The Red Hat Enterprise Linux operating system must not allow removable media to be used as the boot loader unless approved.

STIG ID: RHEL-07-021700  |  SRG: SRG-OS-000364-GPOS-00151 |  Severity: medium |  CCI: CCI-000368,CCI-000318,CCI-001813,CCI-001814,CCI-001812 |  Vulnerability Id: V-204501 | 

Vulnerability Discussion

Malicious users with removable boot media can gain access to a system configured to use removable media as the boot loader. If removable media is designed to be used as the boot loader, the requirement must be documented with the Information System Security Officer (ISSO).

Check

Verify the system is not configured to use a boot loader on removable media.

Note: GRUB 2 reads its configuration from the "/boot/grub2/grub.cfg" file on traditional BIOS-based machines and from the "/boot/efi/EFI/redhat/grub.cfg" file on UEFI machines.

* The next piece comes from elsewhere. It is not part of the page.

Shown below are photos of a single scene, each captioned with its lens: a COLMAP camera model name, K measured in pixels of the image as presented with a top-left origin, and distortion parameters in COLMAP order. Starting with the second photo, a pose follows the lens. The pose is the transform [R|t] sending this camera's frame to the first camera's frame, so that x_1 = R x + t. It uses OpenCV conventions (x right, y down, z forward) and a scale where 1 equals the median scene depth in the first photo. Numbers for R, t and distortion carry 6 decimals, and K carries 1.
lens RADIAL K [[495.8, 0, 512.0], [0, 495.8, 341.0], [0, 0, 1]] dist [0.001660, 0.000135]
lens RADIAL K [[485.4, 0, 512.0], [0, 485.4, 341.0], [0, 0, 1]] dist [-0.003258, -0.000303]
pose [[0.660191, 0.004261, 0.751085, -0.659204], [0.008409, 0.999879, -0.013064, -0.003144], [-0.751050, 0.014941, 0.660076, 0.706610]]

Check for the existence of alternate boot loader configuration files with the following command:

# find / -name grub.cfg
/boot/grub2/grub.cfg

If a "grub.cfg" is found in any subdirectories other than "/boot/grub2" and "/boot/efi/EFI/redhat", ask the System Administrator if there is documentation signed by the ISSO to approve the use of removable media as a boot loader.

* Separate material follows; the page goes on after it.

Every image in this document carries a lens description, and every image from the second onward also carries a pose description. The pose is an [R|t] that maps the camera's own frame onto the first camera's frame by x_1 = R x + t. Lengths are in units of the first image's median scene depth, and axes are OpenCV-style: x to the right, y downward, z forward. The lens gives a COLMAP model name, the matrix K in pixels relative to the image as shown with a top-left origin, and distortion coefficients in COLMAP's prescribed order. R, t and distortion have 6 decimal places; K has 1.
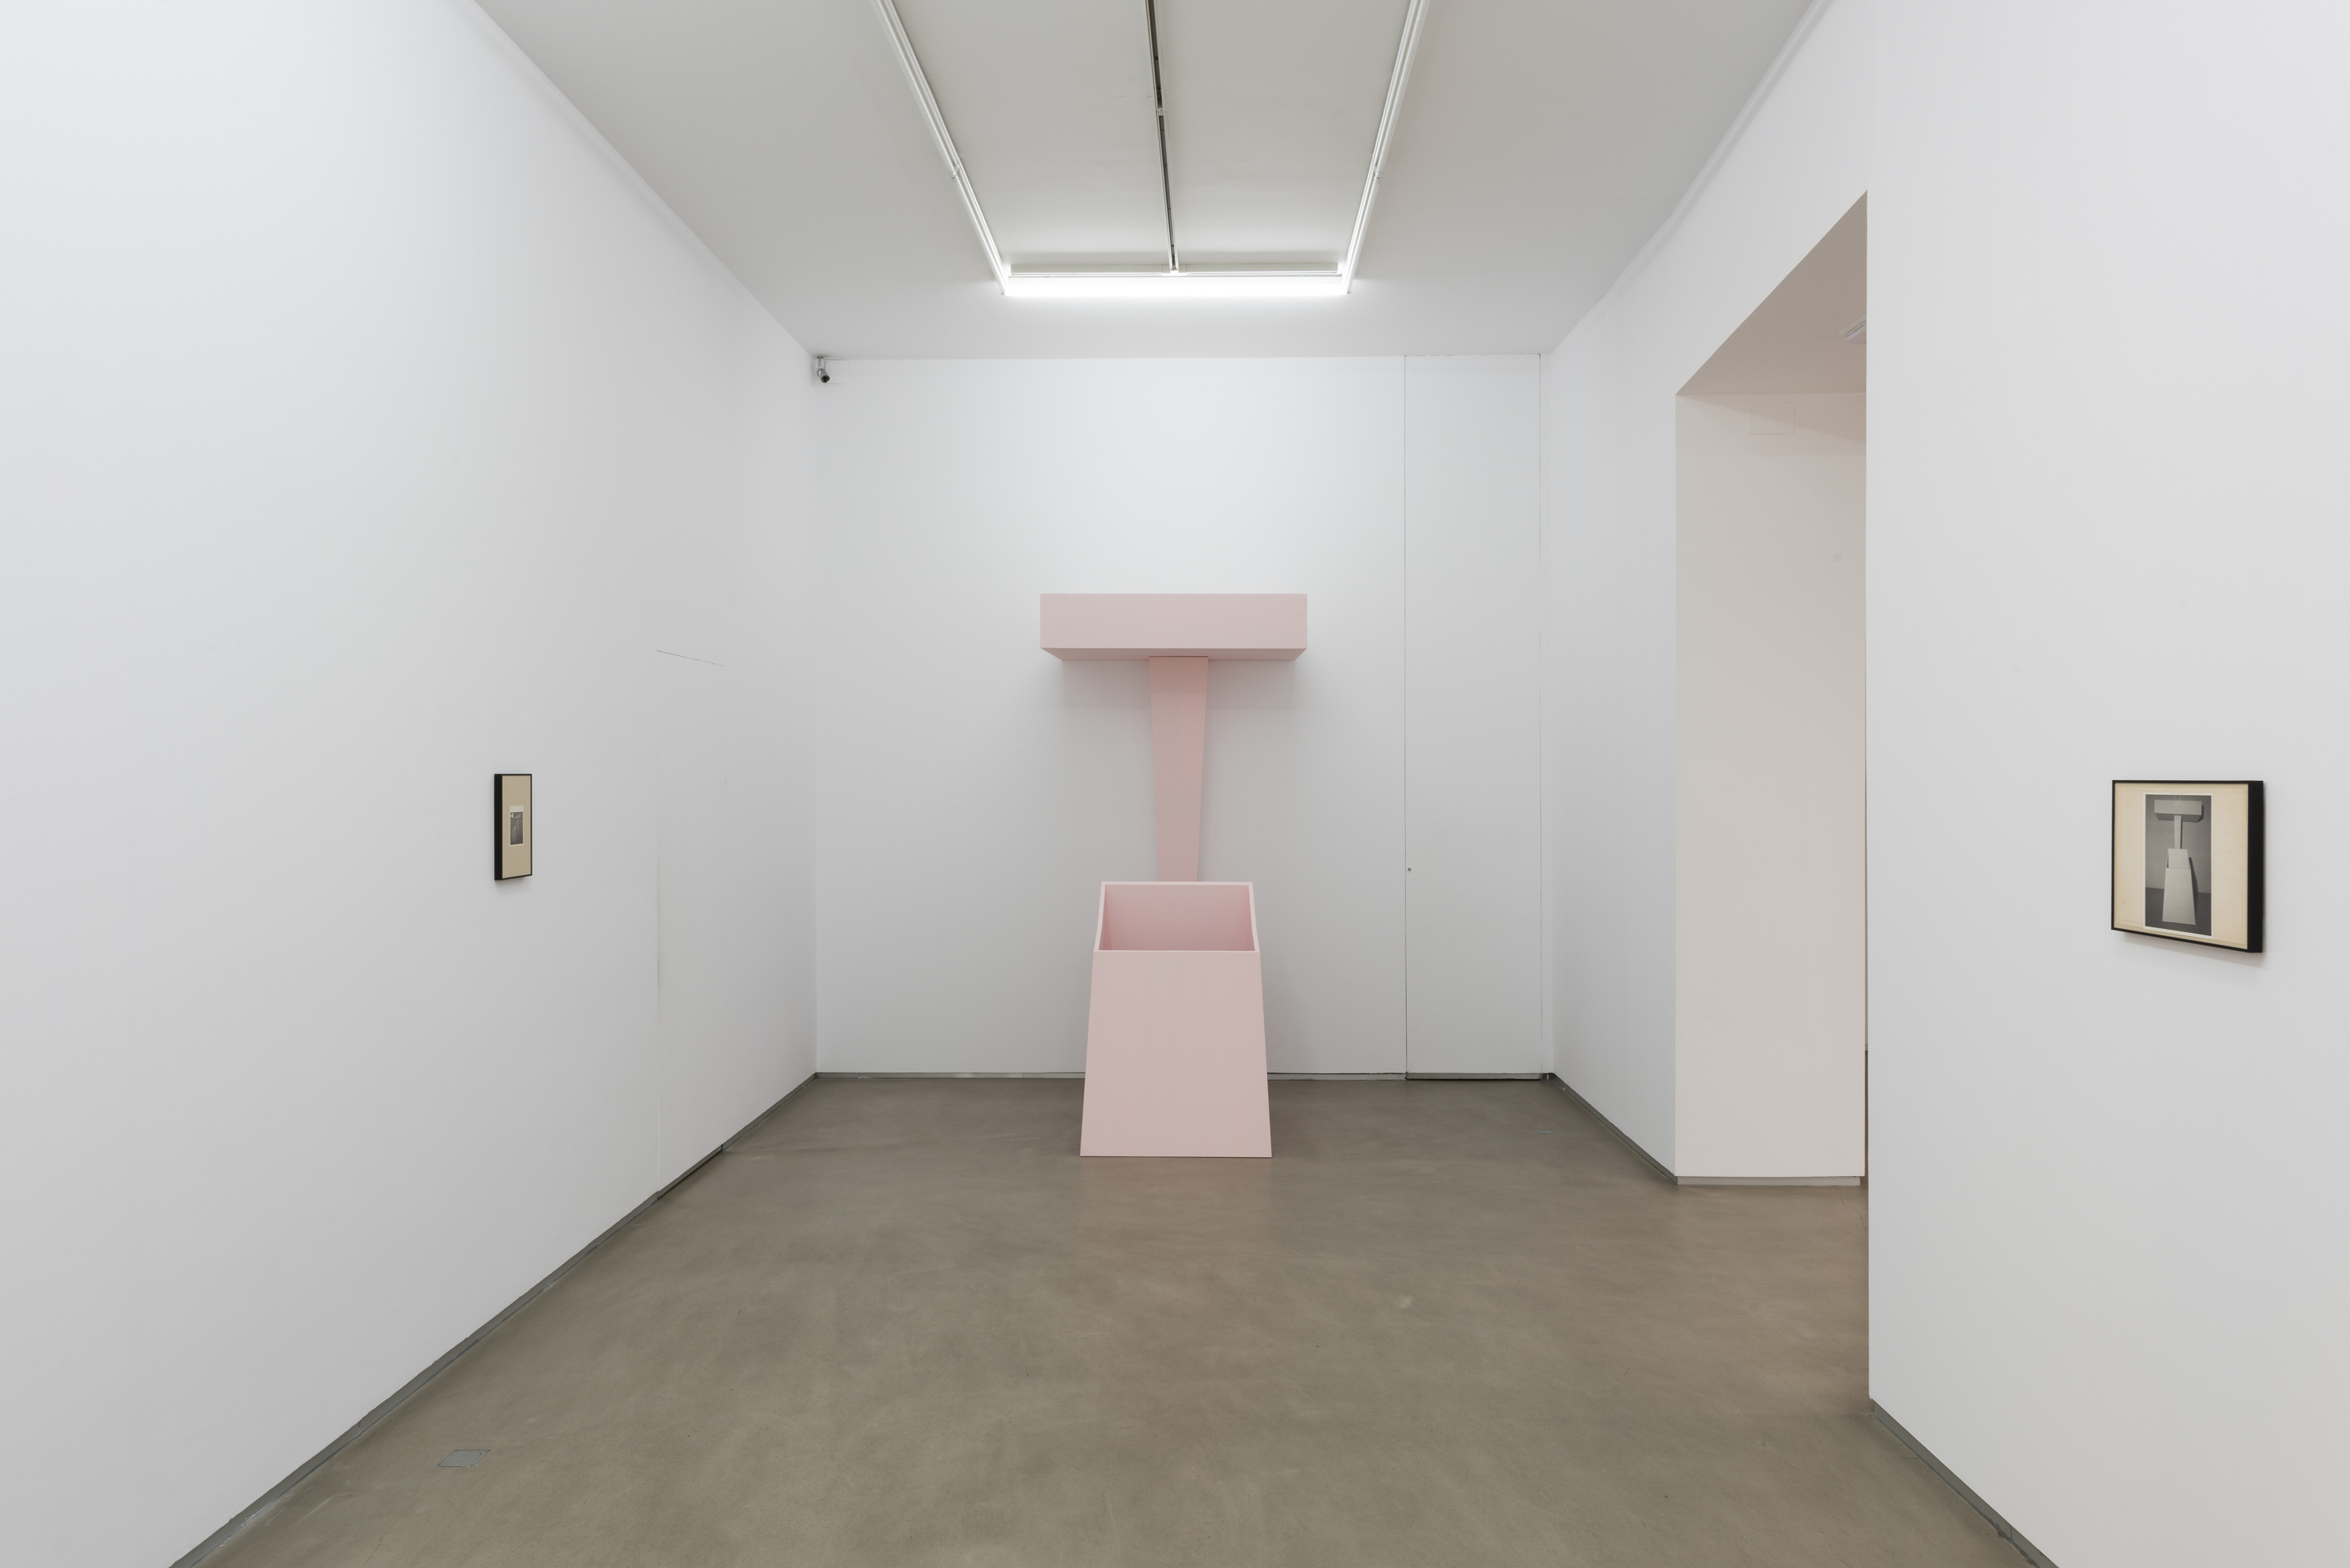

Check that the grub configuration file has the set root command in each menu entry with the following commands:

# grep -c menuentry /boot/grub2/grub.cfg
1
# grep 'set root' /boot/grub2/grub.cfg
set root=(hd0,1)

If the system is using an alternate boot loader on removable media, and documentation does not exist approving the alternate configuration, this is a finding.

Fix

Remove alternate methods of booting the system from removable media or document the configuration to boot from removable media with the ISSO.